練習問題:
1. 東京CPBに関する文章によれば、東京コミュニティ―パワーバンクが設立されたのはいつですか。
2. 東京CPBに関する文章の「向田さんたちの「バンク」立ち」から「やはり地域の女性たちだった。」までを、「生活クラブ生協」を「地域の消費者団体」に置き換えたうえで書き出してください。範囲の両端も含めます。
3. 東京CPBに関する文章を、その最後の文に続けて書き継いでください。

分析対象文:
^^^^^^^^^^^^^^^^
向田さんたちの「バンク」立ち上げを追いかけるようにして、5年後に東京を拠点に生まれたのが、2003年9月設立の東京コミュニティ―パワーバンク(CPB)だ。こちらも東京のワーカーズコレクティブや生活クラブ生協、NPOなどで活動していた人たちが、コミュニティでおカネを巡らせる「コミュニティファンド構想」を掲げて旗揚げした。WCAとは異なり、女性中心とはうたわなかったが、活動の担い手の多くはやはり地域の女性たちだった。
東京CPBの理事長も務め、現在、CPB最後の事務局長となった坪井眞里さんらは、先輩格の向田さんたちの活動も参考にしながら、CPB独自の仕組みを編み出した。それが「ともだち融資団」だ。同融資は、特定の事業を推進するために新たに出資を募って融資をするというもの。「出資者=ともだち」のおカネは、融資の完済前に引き上げられることはないので、金利を低くできるとともに、出資者が事業者の伴走者となって、事業を支えることが出来る強みがある。
^^^^^^^^^^^^^^^^
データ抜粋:
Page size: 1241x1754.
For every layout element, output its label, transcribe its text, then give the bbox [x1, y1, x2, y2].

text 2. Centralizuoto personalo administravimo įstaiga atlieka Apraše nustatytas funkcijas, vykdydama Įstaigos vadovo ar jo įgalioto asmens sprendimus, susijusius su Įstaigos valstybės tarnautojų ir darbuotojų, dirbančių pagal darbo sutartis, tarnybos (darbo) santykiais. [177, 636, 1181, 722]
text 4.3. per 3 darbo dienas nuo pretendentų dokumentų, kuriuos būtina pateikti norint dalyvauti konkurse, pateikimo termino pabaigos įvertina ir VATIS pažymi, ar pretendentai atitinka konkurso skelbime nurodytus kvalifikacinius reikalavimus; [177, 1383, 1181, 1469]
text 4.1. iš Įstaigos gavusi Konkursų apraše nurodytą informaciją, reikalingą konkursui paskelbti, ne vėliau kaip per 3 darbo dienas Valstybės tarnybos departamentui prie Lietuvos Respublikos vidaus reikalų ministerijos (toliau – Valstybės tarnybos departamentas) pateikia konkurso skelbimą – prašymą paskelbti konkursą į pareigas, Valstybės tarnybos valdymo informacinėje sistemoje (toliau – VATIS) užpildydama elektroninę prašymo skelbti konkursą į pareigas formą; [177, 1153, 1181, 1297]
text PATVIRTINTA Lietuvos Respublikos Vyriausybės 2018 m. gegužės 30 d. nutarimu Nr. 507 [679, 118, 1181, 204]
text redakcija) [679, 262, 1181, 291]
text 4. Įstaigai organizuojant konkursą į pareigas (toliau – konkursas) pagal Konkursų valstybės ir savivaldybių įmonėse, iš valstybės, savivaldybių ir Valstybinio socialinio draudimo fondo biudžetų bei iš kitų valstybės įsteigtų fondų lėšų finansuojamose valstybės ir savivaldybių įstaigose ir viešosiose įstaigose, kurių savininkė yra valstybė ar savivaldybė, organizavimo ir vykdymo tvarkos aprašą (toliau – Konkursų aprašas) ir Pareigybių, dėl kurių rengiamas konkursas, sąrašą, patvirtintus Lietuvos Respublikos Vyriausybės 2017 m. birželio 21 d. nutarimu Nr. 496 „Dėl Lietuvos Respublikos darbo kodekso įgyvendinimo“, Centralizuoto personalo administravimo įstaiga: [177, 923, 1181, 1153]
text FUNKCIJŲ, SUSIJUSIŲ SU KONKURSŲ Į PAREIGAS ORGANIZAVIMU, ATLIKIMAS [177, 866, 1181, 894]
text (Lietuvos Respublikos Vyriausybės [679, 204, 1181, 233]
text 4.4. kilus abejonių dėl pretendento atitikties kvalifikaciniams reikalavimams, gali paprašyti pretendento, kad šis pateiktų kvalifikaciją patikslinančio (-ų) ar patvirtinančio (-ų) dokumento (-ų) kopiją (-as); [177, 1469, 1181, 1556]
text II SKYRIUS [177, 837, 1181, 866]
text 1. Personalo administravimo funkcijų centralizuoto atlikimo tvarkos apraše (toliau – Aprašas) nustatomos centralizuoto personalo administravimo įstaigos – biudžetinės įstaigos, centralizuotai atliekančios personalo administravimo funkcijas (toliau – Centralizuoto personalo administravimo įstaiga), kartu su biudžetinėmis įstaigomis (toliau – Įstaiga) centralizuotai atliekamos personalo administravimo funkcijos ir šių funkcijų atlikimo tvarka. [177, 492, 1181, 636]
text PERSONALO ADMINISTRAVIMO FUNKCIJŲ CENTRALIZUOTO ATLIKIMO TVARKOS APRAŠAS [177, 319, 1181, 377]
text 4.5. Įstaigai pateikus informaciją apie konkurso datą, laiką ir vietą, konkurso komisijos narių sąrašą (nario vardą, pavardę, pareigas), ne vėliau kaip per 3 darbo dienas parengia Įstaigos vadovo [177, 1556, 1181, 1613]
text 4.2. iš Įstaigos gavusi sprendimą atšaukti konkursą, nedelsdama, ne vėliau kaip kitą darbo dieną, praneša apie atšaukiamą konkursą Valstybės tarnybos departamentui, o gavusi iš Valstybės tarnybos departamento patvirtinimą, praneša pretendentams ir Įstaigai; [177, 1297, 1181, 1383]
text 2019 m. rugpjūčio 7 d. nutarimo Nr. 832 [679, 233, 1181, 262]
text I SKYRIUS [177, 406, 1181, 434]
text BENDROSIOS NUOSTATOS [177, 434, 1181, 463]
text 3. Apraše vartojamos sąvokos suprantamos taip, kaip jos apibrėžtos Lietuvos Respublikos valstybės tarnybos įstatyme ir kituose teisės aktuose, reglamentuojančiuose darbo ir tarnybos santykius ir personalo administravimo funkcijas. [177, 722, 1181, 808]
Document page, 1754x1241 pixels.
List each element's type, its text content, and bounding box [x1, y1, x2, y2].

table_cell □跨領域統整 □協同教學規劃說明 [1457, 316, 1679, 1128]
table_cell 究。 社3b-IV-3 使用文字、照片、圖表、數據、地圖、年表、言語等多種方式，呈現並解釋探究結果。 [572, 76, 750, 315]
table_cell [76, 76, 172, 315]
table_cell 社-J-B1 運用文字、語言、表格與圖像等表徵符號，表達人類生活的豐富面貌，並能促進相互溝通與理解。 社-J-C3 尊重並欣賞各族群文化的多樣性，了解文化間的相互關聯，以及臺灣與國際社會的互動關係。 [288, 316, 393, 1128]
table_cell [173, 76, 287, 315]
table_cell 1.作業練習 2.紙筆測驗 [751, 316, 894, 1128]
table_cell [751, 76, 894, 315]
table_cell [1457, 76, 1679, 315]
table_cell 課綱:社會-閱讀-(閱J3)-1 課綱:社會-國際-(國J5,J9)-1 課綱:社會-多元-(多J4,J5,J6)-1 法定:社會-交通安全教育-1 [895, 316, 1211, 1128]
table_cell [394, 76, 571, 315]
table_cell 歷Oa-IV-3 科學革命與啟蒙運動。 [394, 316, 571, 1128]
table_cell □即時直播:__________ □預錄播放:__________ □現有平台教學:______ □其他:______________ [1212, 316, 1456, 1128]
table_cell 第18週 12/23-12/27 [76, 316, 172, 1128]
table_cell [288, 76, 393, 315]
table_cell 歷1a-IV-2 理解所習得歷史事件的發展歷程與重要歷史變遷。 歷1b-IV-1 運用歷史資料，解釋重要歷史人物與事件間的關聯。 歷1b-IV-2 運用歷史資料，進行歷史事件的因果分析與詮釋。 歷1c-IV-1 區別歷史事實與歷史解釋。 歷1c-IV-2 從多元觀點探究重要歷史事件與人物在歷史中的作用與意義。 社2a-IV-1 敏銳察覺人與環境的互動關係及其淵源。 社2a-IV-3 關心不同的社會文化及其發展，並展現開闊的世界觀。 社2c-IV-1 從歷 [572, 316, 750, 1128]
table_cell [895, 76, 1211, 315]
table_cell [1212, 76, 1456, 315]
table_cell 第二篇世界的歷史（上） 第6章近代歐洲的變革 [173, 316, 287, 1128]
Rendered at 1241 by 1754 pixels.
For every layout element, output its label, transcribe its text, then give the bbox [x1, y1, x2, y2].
^^^^^^^^^^^^^^^^
解答編:
1. 2003年9月です。

2.
向田さんたちの「バンク」立ち上げを追いかけるようにして、5年後に東京を拠点に生まれたのが、2003年9月設立の東京コミュニティ―パワーバンク(CPB)だ。こちらも東京のワーカーズコレクティブや地域の消費者団体、NPOなどで活動していた人たちが、コミュニティでおカネを巡らせる「コミュニティファンド構想」を掲げて旗揚げした。WCAとは異なり、女性中心とはうたわなかったが、活動の担い手の多くはやはり地域の女性たちだった。

3.
同仕組みは出資者を4人以上とするケースと、融資金額全てを出資者が出資する「100%ともだち融資団」のケースを開発した。事業審査に市民の目線を取り入れた市民審査委員会を設けたのも東京CPBの特色の一つだった。20年間の活動では、延べ769人、97団体から合計1億円以上の出資金を受け、116件6億円強の投融資を展開した。
両団体以外にも、地域コミュニティやNPO等の非営利団体の活動に、市民のおカネを循環させることを目指して「NPOバンク」を設立した事例は、最盛期には全国で20件近くに達した。ただ、WCAやCPBなどだけでなく、他の「バンク」でも、コロナ禍を経て、コミュニティでの資金需要が細り、休眠状態のところも出ているという。
向田さんたちの活動も、結局、信用組合の設立には至らなかった。金融不祥事が続く中で、当時の金融監督庁(現金融庁)は非営利の信組に対しても大手銀行と同様の画一的検査を適用するなど厳格な管理行政を展開した。その渦中で、新たな信組を市民主導で設立するという話なので、役人の感覚としては「とんでもない話」となったことだろう。
それだけではなかった。2000年代に入ると、消費者金融による多重債務問題を契機に貸金業法の厳格化改正で、貸金業者の資格を活用して地域におカネを回していたNPOバンク自体が、同法から締め出される危機にもさらされた。
向田さんたちは他のNPOバンクのメンバーとともに、これらの危機を一つ一つ乗り越えていった。こうした市民金融の歴史を振り返ると、日本の金融が「変化を拒む金融行政」「民間の活動を抑制する公的金融」などの旧態依然とした「官主導体制」によって、市民の自発的な金融行動が阻害される構造になっていることが浮かび上がる。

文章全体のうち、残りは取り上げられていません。